Knoble’s nomination, from former District 6 representative Tim Morgan, was expected. But when board member Tom Tate nominated Stinson-Wesley, the room was stunned. She reached for Knoble’s hand. He smiled. He whispered to her: “You know you have the vote.” She whispered back: “You don’t know that yet.”

But she did have it, and inside, Knoble was deflated. He’d spent a couple years thinking about pursuing a school board seat, and he’d been encouraged to do so by people inside CMS. Now his hopes had dried up and blown away, and the job was going to the woman holding his hand.

He considered letting go at this point – and he could’ve diplomatically done so with a pat of the hand and encouraging smile. Instead, he thought of all the things coming Stinson-Wesley’s way.
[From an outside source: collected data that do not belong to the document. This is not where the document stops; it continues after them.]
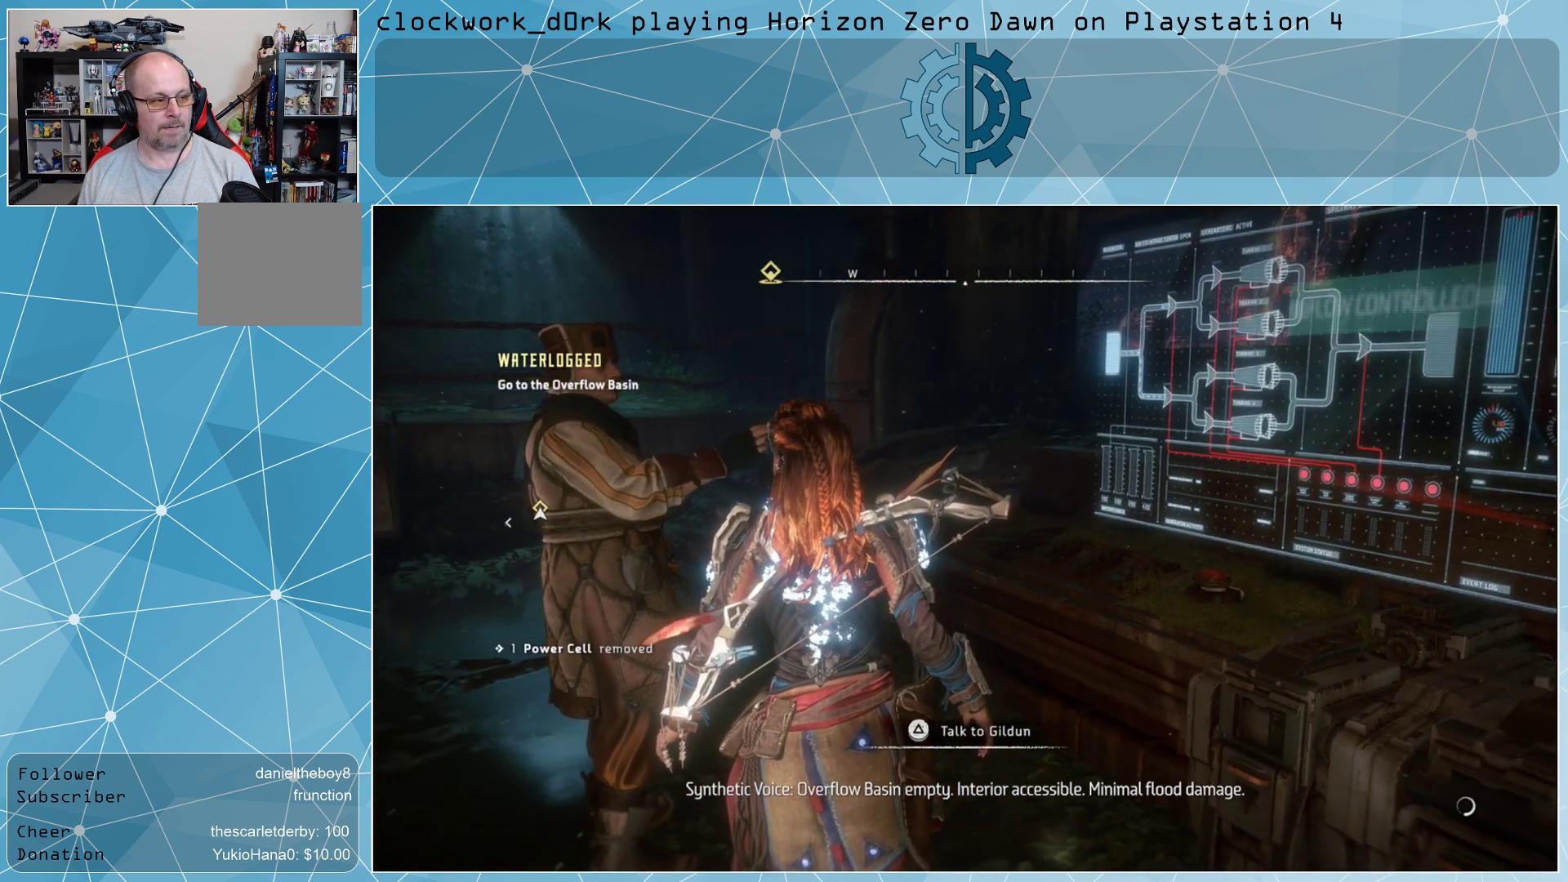
{"buttons": [], "left_stick": "center", "right_stick": "center", "events": []}
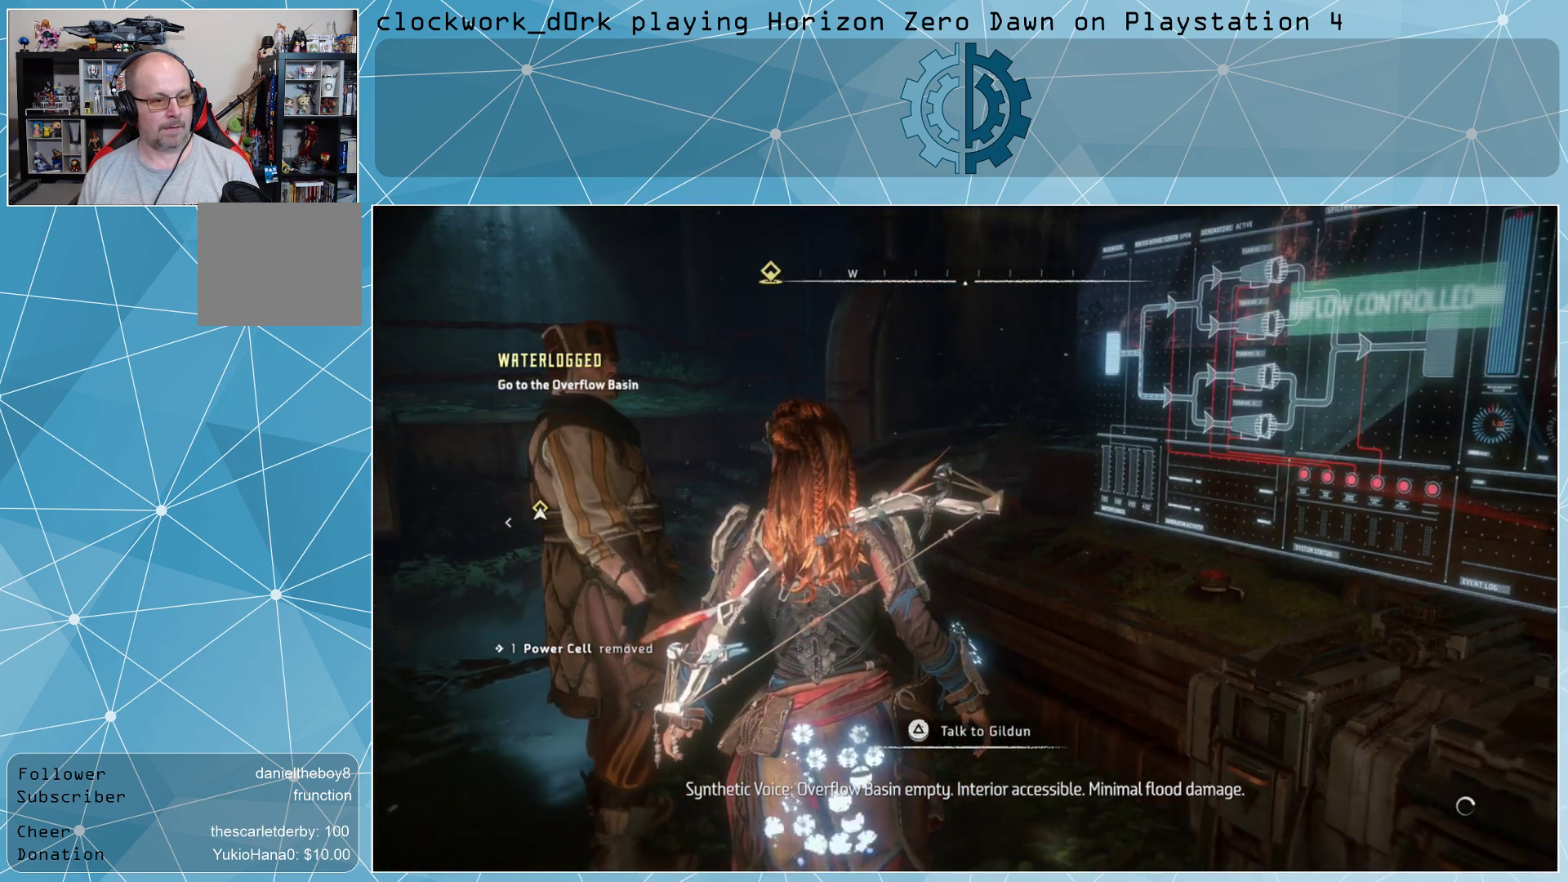
{"buttons": [], "left_stick": "center", "right_stick": "left", "events": [[67, "right_stick", "left"]]}
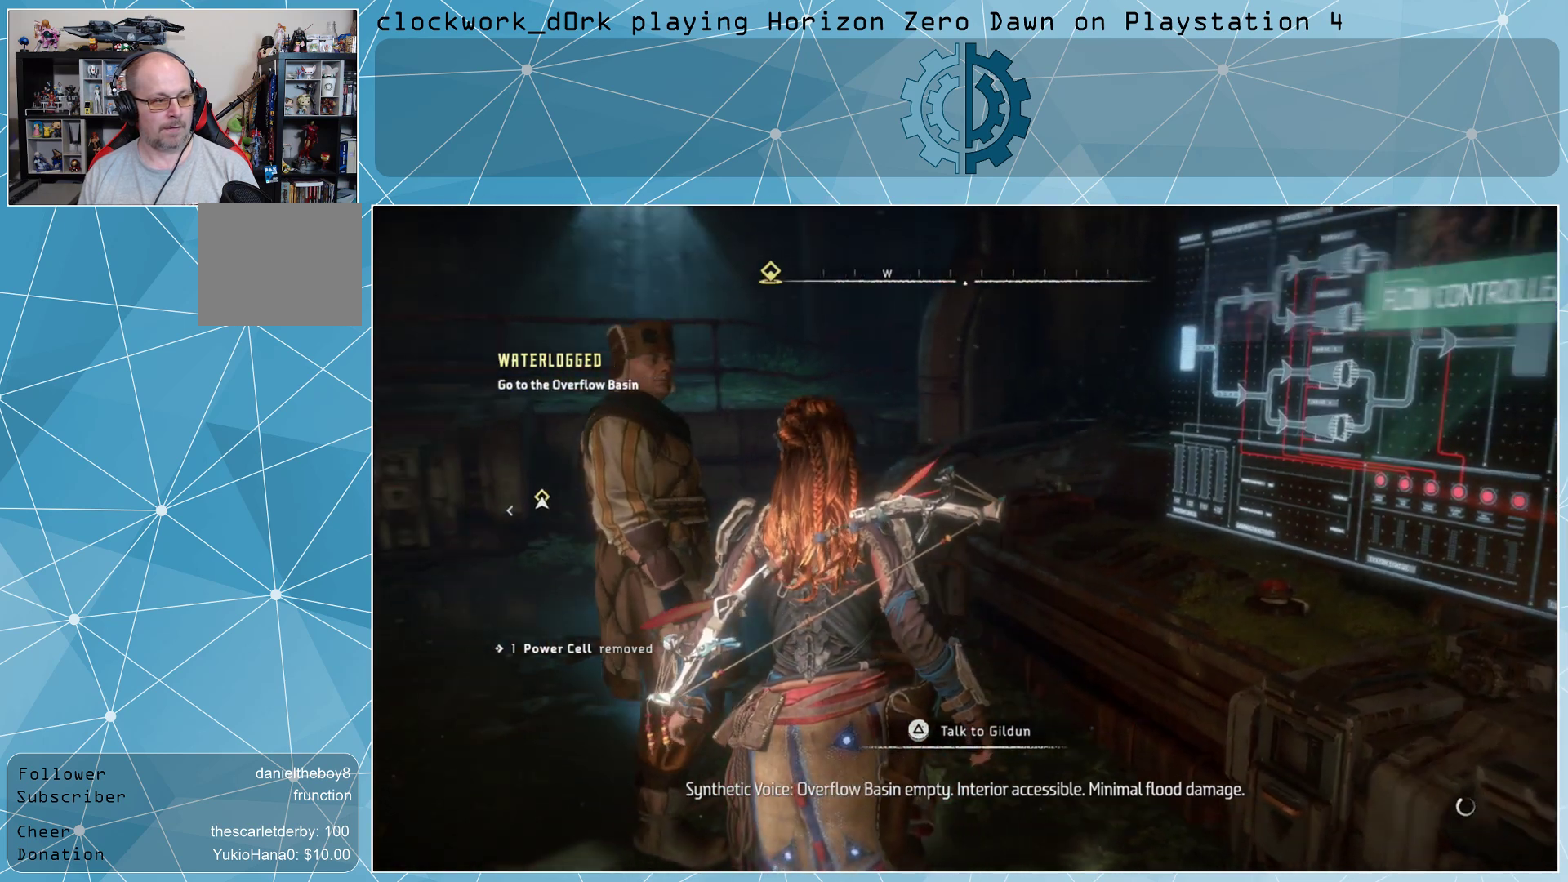
{"buttons": [], "left_stick": "center", "right_stick": "up-left", "events": [[367, "right_stick", "up-left"]]}
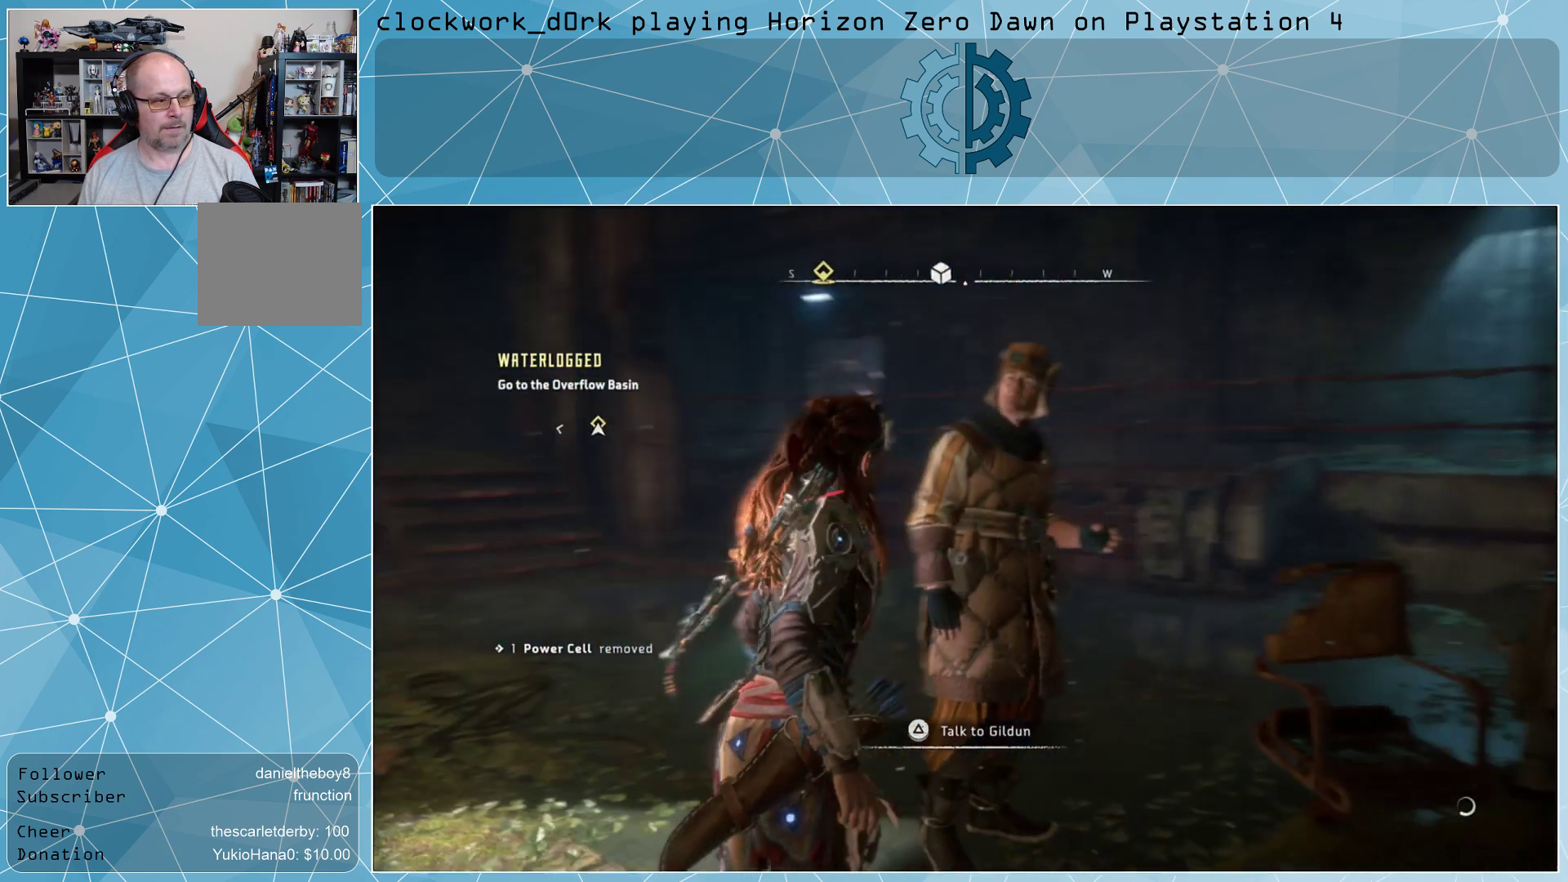
{"buttons": [], "left_stick": "center", "right_stick": "left", "events": [[333, "right_stick", "left"]]}
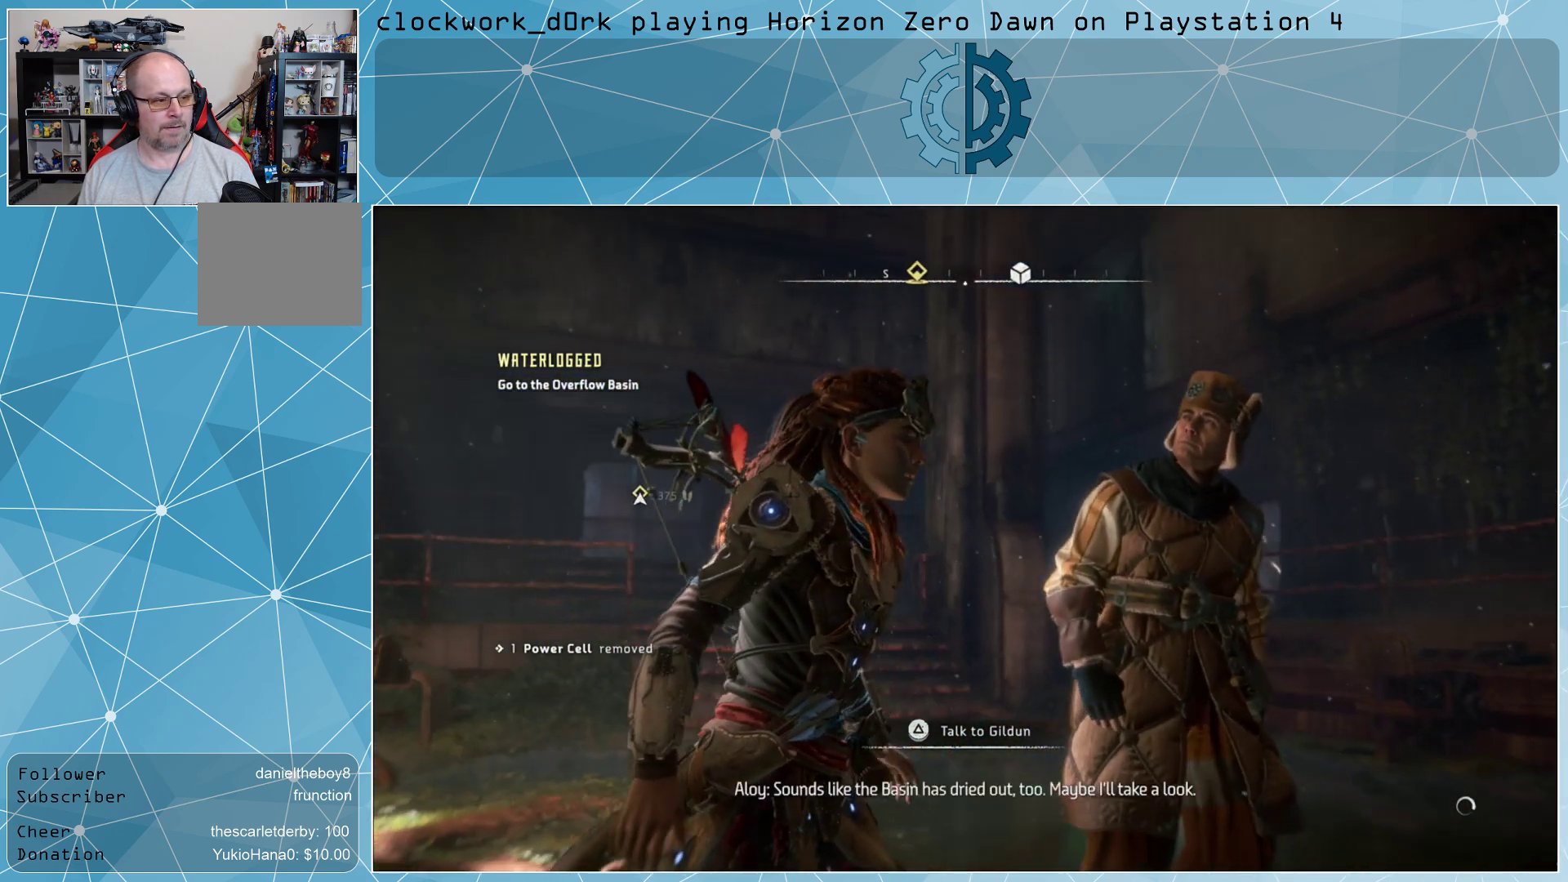
{"buttons": [], "left_stick": "up-right", "right_stick": "right", "events": [[167, "right_stick", "center"], [333, "left_stick", "up-right"], [400, "right_stick", "right"]]}
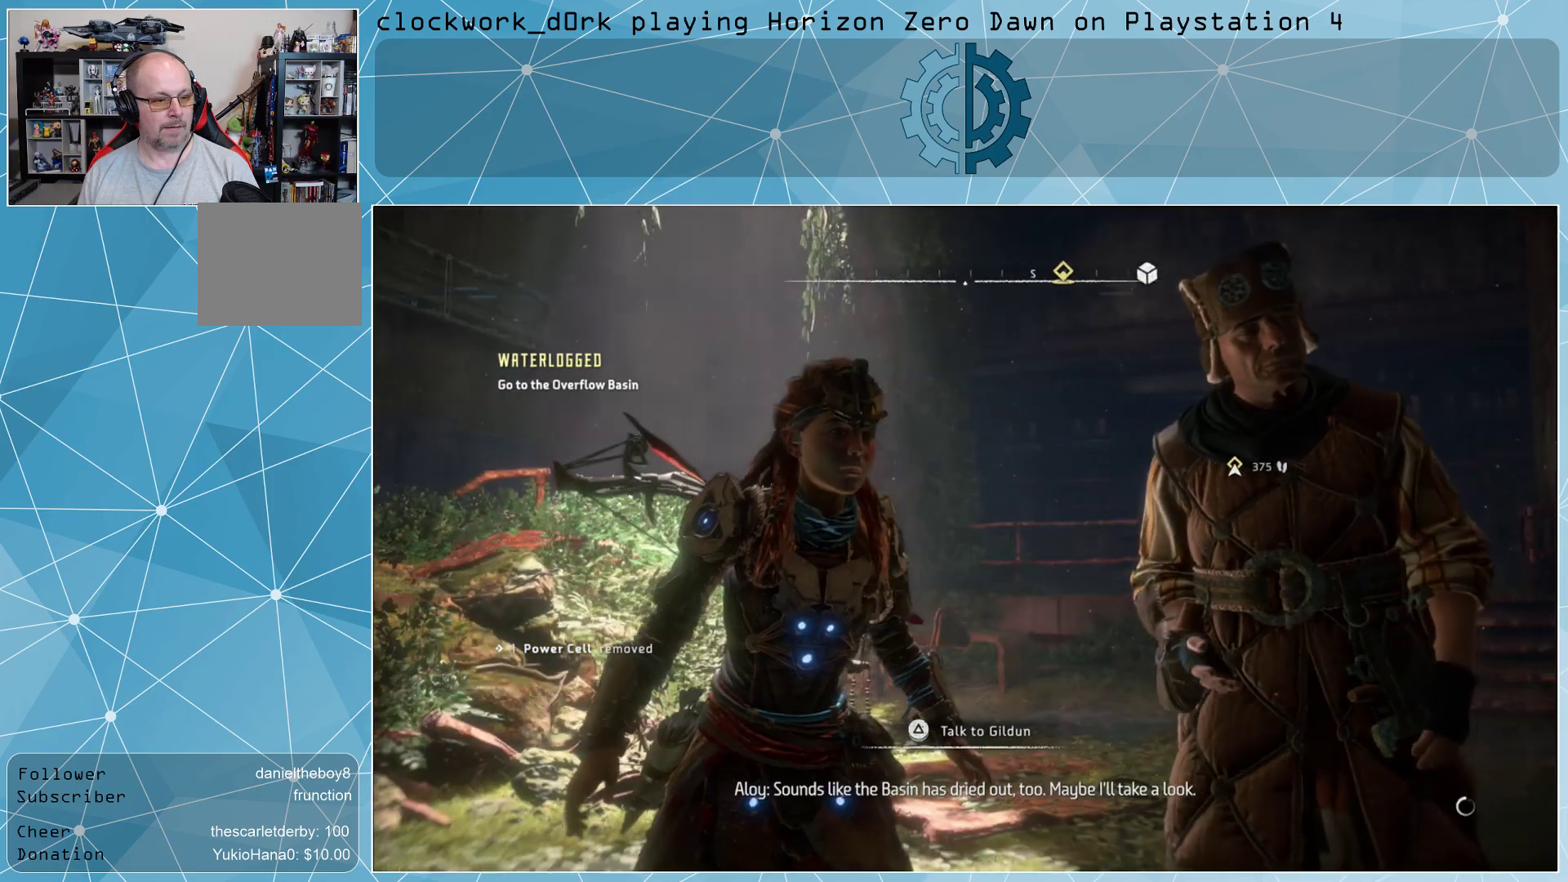
{"buttons": ["L3"], "left_stick": "up", "right_stick": "center", "events": [[100, "right_stick", "center"], [267, "L3", "down"], [267, "left_stick", "up"]]}
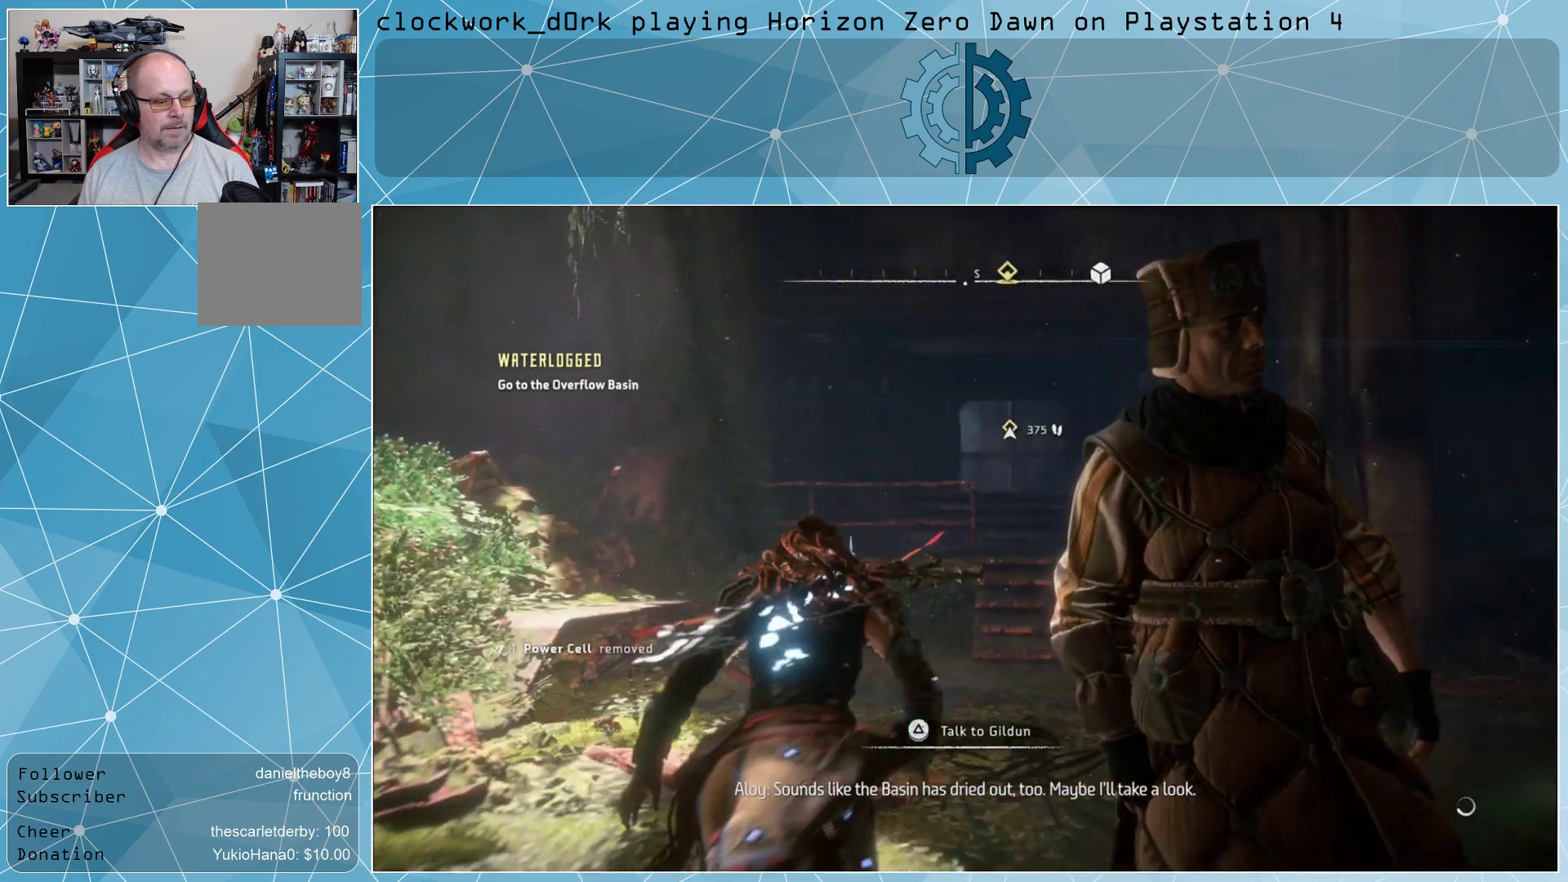
{"buttons": [], "left_stick": "up", "right_stick": "center", "events": [[33, "right_stick", "right"], [67, "L3", "up"], [200, "right_stick", "center"]]}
Not only a learning curve that will challenge even a smart woman like her, but the yoke she’ll carry through it as the Democrats’ pick in a conservative district.

Knoble knew this, too: People were watching them right then, watching him, and although no one could possibly be as disappointed as he was, there surely were some who were angry. He wanted to show them, too, that it was OK. “One of the great things about our country is the ability for us to choose who we want to make big choices,” he says now. “I wanted to respect the process.”

So he held on, as did she, appreciatively. “It was a connection,” she says, and when it was over, he gave her a hug and went home, where his son asked if he had won. There was no easy answer, just as there often won’t be in the next two years, in a school system with such disparate needs and populations, each kicking up storms of anger.

So he told his son “yes and no.” He hadn’t been selected for the school board seat, but he had given it his best. It’s there for us to see. A moment of grace in a moment of disappointment. Such a simple, difficult thing to find.